Change detection data:

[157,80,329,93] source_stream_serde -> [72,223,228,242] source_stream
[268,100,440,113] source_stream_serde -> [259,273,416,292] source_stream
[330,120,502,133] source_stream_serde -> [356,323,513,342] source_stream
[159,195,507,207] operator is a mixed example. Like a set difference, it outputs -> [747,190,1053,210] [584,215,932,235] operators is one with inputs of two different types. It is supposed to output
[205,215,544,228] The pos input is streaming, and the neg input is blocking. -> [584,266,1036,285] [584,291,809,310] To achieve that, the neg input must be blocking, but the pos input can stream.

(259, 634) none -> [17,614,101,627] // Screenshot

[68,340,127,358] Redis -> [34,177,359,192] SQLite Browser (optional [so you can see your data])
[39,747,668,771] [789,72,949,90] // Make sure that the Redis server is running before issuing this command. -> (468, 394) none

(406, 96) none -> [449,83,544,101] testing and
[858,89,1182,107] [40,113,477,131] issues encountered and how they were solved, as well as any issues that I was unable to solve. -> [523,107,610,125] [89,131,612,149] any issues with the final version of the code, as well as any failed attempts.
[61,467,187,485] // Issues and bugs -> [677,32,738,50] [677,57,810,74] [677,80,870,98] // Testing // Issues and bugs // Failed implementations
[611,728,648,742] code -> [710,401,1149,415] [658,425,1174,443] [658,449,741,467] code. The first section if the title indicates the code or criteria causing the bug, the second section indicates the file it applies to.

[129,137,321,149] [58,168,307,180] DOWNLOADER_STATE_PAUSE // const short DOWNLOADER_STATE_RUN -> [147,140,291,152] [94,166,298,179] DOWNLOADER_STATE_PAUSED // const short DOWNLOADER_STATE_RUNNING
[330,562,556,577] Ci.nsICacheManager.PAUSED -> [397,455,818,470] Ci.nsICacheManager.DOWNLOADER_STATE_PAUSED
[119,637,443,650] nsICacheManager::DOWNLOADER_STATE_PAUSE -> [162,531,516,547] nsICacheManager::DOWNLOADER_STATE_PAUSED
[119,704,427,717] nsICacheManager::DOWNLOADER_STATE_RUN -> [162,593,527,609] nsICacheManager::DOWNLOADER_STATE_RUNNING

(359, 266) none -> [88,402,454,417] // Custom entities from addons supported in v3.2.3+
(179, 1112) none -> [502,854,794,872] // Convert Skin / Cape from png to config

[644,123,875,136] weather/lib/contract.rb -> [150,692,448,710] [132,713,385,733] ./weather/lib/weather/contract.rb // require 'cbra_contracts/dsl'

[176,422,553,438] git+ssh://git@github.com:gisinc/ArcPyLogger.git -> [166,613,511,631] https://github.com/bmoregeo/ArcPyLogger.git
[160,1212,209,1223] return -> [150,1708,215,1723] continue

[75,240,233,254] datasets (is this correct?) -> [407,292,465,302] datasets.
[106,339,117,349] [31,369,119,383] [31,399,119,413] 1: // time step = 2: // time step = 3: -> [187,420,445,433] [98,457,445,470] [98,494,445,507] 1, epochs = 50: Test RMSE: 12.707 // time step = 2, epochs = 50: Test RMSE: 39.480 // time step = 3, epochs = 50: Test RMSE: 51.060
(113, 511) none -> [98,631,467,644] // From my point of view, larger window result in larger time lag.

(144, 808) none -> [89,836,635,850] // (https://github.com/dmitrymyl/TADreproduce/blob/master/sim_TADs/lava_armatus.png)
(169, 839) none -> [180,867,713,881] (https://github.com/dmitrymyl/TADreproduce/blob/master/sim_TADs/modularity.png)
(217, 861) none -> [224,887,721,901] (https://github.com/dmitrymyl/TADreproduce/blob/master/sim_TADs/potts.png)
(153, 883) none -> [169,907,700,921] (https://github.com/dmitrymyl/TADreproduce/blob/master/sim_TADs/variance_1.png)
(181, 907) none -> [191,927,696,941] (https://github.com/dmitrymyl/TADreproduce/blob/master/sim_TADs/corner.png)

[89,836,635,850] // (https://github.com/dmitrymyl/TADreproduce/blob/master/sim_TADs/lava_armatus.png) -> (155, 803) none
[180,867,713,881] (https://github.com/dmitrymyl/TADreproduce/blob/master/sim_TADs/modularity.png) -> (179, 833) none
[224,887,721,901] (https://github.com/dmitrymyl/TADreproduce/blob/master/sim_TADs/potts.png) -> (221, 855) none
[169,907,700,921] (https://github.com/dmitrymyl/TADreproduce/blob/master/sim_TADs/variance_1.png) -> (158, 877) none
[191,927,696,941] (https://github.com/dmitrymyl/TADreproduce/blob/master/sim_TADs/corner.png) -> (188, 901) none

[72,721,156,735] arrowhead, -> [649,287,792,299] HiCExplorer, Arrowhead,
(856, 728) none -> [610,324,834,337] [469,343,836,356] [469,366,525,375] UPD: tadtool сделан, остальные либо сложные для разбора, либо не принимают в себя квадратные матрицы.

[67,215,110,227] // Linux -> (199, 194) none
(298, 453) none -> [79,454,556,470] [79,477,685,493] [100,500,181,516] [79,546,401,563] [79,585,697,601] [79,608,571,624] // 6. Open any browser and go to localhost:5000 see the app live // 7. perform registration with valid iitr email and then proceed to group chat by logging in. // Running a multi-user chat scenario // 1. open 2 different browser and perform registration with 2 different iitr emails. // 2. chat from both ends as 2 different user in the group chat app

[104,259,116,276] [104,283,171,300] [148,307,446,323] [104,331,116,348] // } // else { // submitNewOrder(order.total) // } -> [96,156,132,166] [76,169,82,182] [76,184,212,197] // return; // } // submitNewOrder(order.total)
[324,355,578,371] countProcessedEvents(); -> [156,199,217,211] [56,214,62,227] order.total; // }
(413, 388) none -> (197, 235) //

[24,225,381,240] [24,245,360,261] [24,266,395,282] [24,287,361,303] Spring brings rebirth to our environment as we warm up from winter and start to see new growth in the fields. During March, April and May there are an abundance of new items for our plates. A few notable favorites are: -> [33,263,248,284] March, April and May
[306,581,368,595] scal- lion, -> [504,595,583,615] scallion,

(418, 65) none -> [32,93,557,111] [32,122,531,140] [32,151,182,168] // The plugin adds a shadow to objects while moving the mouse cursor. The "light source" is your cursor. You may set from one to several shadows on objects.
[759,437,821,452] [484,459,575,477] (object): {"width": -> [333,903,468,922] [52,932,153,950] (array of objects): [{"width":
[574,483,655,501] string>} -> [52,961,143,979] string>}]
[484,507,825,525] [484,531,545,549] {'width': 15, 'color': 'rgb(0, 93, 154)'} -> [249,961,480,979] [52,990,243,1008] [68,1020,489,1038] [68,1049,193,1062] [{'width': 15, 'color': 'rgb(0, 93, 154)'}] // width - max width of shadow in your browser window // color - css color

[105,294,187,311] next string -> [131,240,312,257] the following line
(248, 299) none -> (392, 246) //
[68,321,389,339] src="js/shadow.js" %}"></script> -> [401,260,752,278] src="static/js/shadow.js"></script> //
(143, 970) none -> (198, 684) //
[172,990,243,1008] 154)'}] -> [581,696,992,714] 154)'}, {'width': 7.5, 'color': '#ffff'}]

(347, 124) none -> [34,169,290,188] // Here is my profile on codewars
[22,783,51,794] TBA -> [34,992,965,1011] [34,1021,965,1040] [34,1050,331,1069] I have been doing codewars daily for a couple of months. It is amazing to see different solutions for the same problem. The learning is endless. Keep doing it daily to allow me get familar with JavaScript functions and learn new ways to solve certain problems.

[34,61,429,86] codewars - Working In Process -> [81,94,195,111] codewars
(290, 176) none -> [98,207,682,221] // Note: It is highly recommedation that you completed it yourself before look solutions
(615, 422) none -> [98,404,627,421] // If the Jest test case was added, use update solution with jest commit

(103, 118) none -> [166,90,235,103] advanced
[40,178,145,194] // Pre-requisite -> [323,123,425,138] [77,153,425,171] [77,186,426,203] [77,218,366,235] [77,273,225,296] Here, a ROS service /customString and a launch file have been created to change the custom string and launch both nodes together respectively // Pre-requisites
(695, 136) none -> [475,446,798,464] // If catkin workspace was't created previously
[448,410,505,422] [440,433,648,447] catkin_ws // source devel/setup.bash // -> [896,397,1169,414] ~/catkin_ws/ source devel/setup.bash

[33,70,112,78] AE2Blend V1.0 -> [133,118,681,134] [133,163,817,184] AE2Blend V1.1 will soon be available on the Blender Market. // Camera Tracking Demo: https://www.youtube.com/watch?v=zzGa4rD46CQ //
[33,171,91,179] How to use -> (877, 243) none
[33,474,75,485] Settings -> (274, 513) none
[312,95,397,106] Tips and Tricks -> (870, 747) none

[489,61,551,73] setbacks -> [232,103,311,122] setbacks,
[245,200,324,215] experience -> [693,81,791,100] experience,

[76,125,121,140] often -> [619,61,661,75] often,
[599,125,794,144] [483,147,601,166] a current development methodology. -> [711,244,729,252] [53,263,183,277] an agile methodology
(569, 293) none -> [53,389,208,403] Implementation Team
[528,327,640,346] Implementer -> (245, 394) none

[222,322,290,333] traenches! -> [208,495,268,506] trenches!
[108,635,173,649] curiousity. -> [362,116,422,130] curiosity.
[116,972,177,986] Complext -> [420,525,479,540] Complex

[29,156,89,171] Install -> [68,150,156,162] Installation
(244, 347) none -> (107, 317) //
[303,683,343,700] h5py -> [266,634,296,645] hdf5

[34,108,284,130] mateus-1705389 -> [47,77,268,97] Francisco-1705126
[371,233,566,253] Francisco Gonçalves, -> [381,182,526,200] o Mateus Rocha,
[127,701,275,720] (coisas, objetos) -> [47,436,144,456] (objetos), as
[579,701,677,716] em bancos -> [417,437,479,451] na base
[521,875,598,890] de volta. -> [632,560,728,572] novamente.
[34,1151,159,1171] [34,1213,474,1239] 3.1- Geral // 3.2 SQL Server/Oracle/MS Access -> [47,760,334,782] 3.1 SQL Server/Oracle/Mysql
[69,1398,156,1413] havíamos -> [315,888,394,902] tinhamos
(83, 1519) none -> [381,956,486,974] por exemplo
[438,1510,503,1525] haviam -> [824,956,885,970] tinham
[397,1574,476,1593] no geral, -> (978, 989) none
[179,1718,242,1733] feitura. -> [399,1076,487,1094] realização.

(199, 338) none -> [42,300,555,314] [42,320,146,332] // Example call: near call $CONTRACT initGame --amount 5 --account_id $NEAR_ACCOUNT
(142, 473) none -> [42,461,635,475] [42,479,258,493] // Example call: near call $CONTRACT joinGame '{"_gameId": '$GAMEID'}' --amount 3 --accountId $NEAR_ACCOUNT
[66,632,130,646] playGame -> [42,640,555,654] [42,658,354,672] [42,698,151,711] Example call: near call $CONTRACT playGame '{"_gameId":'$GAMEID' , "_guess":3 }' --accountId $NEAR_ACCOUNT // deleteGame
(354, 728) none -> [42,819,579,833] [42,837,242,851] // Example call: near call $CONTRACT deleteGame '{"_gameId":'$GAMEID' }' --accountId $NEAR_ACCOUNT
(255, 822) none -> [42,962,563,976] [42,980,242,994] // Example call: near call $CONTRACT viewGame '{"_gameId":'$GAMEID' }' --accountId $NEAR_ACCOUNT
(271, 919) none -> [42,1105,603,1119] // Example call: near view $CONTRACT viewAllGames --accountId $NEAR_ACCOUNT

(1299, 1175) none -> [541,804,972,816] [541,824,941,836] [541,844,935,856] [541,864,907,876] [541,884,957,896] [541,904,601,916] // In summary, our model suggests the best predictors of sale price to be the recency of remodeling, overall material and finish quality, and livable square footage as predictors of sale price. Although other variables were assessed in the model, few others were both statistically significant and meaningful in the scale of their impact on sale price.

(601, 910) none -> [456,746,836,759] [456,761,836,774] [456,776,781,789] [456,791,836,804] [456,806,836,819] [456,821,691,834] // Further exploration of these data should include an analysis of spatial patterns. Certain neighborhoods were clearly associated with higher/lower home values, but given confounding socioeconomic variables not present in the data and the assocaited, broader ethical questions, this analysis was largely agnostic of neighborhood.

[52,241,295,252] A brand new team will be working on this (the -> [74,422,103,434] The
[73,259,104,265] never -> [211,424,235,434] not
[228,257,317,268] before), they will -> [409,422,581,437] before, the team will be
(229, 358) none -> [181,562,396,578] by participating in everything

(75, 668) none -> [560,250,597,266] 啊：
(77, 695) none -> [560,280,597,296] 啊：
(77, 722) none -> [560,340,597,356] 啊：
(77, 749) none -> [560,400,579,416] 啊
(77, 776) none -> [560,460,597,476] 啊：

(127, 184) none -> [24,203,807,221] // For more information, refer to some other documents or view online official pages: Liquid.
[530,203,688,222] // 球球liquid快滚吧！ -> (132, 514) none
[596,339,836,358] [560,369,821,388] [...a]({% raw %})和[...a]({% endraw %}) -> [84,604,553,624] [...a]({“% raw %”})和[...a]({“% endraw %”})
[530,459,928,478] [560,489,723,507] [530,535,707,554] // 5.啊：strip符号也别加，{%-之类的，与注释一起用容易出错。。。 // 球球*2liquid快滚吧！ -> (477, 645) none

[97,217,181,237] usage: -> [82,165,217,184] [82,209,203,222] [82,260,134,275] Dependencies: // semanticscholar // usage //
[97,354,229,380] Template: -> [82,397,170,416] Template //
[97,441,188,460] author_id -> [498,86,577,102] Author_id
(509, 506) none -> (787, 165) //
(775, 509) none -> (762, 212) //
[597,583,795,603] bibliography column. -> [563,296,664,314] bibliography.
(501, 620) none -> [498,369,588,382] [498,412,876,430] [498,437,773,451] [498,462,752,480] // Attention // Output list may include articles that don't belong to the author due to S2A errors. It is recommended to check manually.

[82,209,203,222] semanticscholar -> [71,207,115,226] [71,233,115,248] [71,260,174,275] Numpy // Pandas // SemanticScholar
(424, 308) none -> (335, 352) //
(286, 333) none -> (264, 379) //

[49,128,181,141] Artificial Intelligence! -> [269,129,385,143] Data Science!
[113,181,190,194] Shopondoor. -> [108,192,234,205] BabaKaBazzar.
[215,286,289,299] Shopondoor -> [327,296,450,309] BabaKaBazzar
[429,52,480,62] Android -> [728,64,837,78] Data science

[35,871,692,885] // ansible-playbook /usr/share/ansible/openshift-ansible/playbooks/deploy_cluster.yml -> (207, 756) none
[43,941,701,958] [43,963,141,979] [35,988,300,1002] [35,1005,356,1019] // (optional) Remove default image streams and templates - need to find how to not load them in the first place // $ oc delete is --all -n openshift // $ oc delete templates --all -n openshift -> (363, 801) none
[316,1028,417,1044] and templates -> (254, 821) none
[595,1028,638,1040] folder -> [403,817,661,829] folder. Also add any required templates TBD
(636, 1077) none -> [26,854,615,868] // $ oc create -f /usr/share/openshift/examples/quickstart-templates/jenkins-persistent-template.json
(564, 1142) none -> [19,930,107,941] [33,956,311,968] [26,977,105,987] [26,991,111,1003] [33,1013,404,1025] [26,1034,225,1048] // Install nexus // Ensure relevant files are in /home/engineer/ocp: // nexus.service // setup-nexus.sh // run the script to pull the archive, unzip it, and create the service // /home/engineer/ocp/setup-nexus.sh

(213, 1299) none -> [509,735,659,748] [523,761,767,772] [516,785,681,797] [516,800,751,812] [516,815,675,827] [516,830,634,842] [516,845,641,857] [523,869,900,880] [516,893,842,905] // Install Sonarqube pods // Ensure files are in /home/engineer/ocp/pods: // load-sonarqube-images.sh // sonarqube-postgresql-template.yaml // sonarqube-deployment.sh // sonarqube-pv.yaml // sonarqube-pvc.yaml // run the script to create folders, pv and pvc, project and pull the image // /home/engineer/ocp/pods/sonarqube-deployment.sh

Exercise goal: The answer to this exercise is one number: how many lines of the records above contain the string "been".

Result for this exercise: 2